Flat-Rate Processing

Interchange-Plus Pricing

Pricing Structure

Single rate and/or fee, regardless of the transaction, industry or card type.

Per-transaction fee + interchange fees set by credit card company + processor markup.

Complexity

Easy to understand; you know exactly what you’ll pay each month for accepting credit cards.

More complex; you must understand interchange fees and processor markup to estimate how much you may pay each month to accept credit cards.

Benefits

Predictable monthly costs, so budgeting is easier.

Potentially lower fees for businesses with high average transaction value.

Drawbacks

May be more expensive for businesses with low transaction values.

Less predictable costs.

Good for

Businesses that prioritize simplicity and ease of budgeting.

Businesses that want more control over processing costs.

Flat-rate credit card processing example

Let’s say you run a coffee shop with a monthly average of 500 transactions and an average transaction value of $5. Using flat-rate credit card processing, your credit card processing costs might look like the following.

  • Credit card processor’s flat rate:6% + $0.10 per transaction 
  • Monthly fee calculation: 
    • $0.10 per transaction x 500 transactions = $50.00
    • Percentage fee: 2.6% x ($5 x 500 transactions) = $65.00

Total monthly fee: $50.00 + $65.00 = $115.00

This example assumes all transactions are swiped. Some processors charge different rates for keyed-in transactions.

Pros and Cons of Flat-Rate Processing

As you weigh whether flat-rate processing is the right credit card processing model for your business, consider these pros and cons.

Pros of flat-rate processing

  • Simplicity and predictability: Flat-rate processing involves a single monthly fee, making budgeting relatively easy. You know exactly what you’ll pay for each sale.
  • Ease of use: There is no need to understand complex interchange fees or worry about fluctuating costs with this structure.
  • Favorable for low-ticket businesses: If your business generates a high volume of small transactions (think coffee shops or convenience stores), flat-rate processing can be cost-effective. You won’t be hit with high per-transaction fees that might eat into your profits.

Cons of flat-rate processing

  • Potentially higher costs: For businesses with a high average transaction value (think electronics stores or furniture stores), flat-rate processing can be more expensive than interchange-plus pricing.
  • Hidden fees: While advertised as a flat fee, some processors might have additional fees buried in the fine print, like early-termination fees or monthly minimums.
  • Limited scalability: As your business grows, flat-rate processing might not be the most cost-effective option. You could be missing out on potential savings with interchange-plus pricing.
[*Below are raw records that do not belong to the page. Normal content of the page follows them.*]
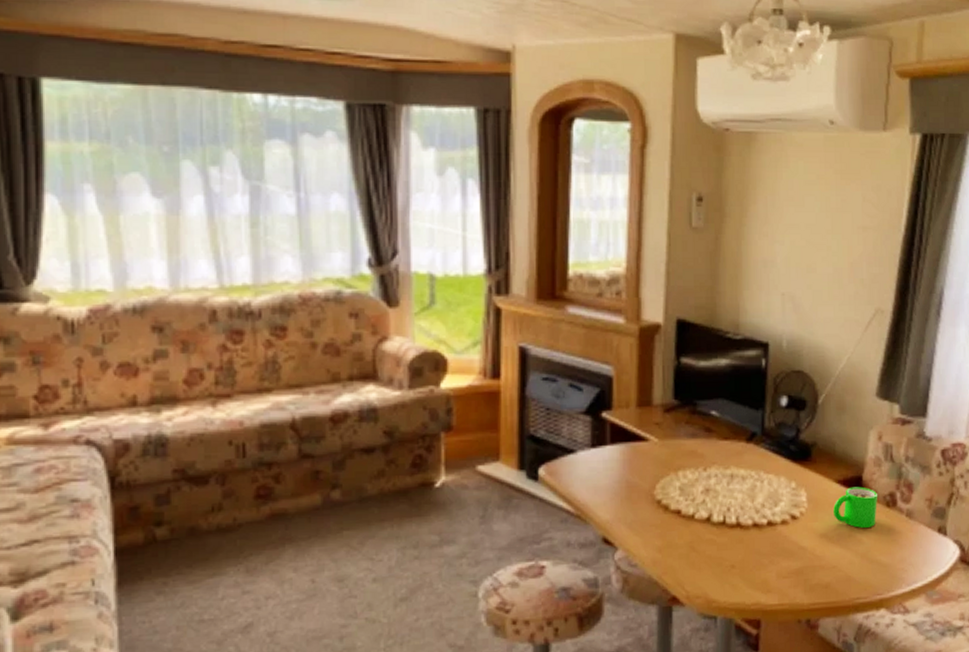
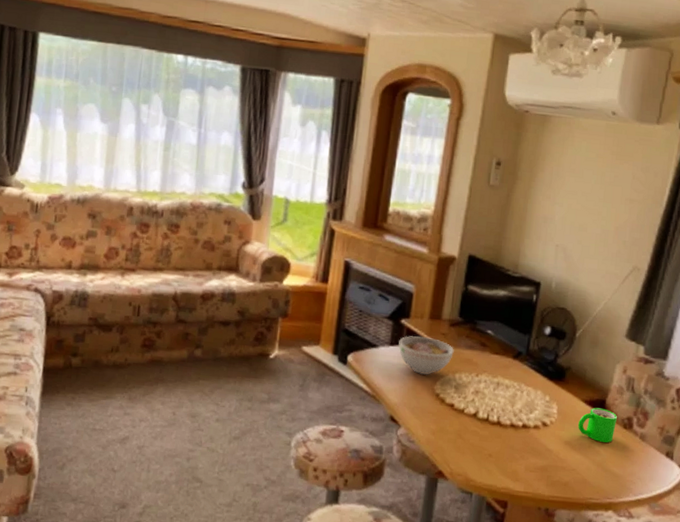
bowl: none [602,429,673,480] -> present [398,335,454,376]

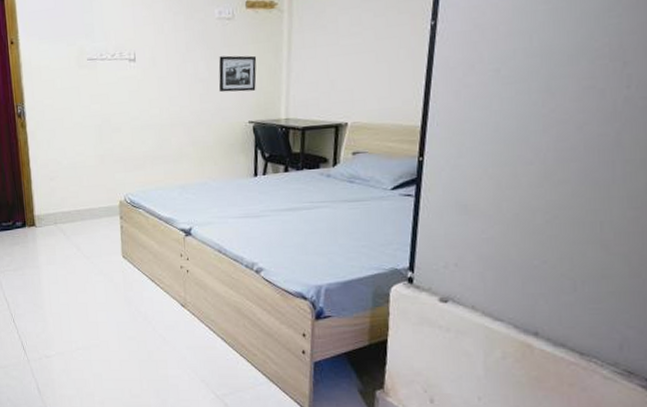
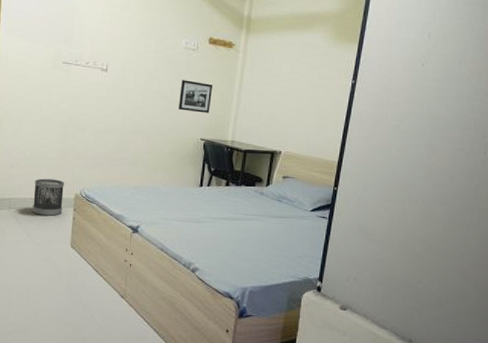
wastebasket: none [76,187,109,228] -> present [32,178,64,217]

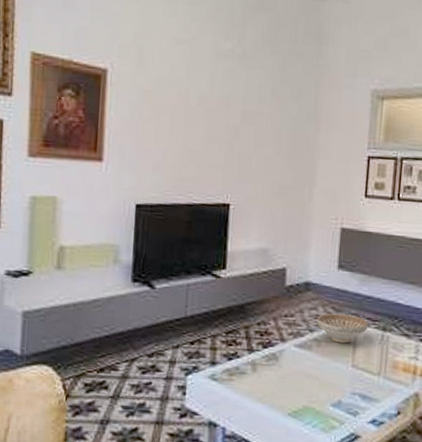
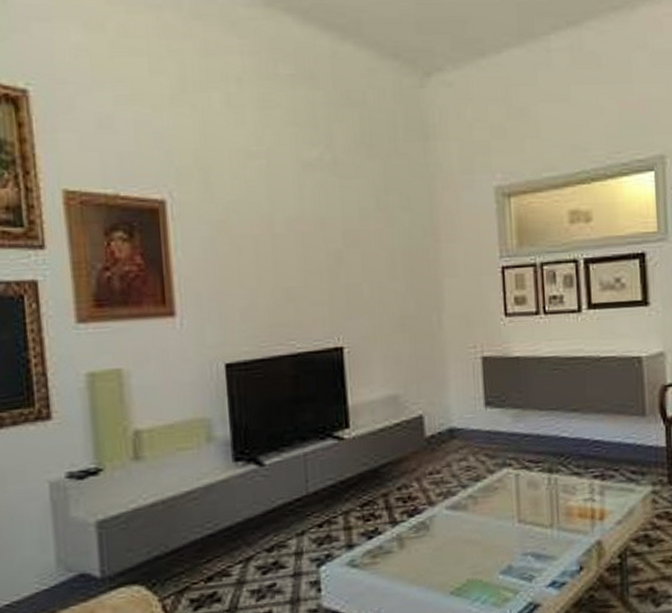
decorative bowl: present [317,313,368,344] -> none [468,459,531,496]

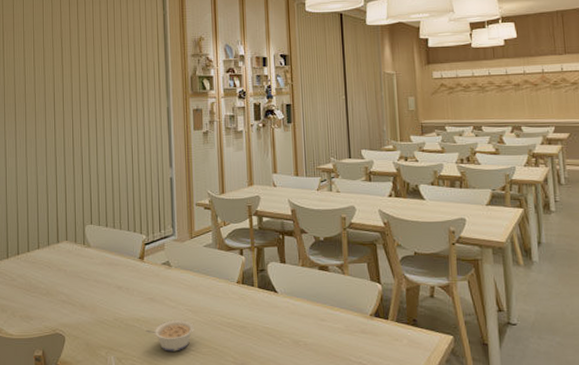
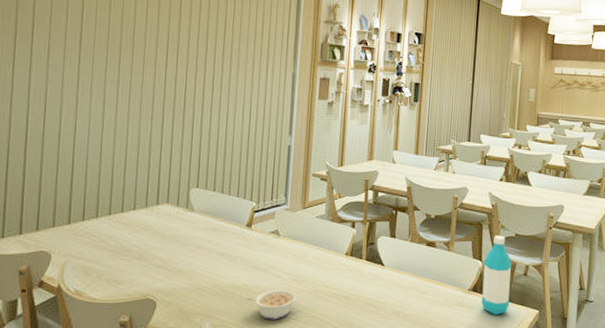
water bottle: none [383,254,418,342] -> present [481,235,512,315]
Best credit card processors for flat-rate credit card processing

Check out these credit card processing companies that offer flat-rate pricing and learn about more options in our reviews of the best credit card processors. Note that some processors charge a subscription fee in addition to processing fees.

  • Stax: Under Stax’s subscription model, you pay a monthly subscription fee ranging from $99 to $199 per month, plus a small flat fee of 8 cents to 15 cents per transaction over the interchange fee, depending on the type of transaction.
  • Merchant One: A high approval rating makes Merchant One a great pick for high-risk businesses seeking flat-rate pricing. The company charges a monthly subscription fee of just $6.95 a month, plus a flat credit card processing rate of 0.29% to 1.99%, depending on the type of transaction.
  • Payment Depot: This low-fee processor offers a variety of flat-rate pricing options. Payment Depot charges a monthly subscription fee of $59 to $99 per month. It charges an additional small flat fee from 7 cents to 15 cents per transaction over the interchange rate, depending on the type of transaction. 
  • Helcim: On average, Helcim charges a flat 1.94% plus 8 cents for credit card transactions made on a physical Helcim terminal. Helcim also charges 2.51% plus 25 cents for online sales, invoice payments, and keyed-in transactions.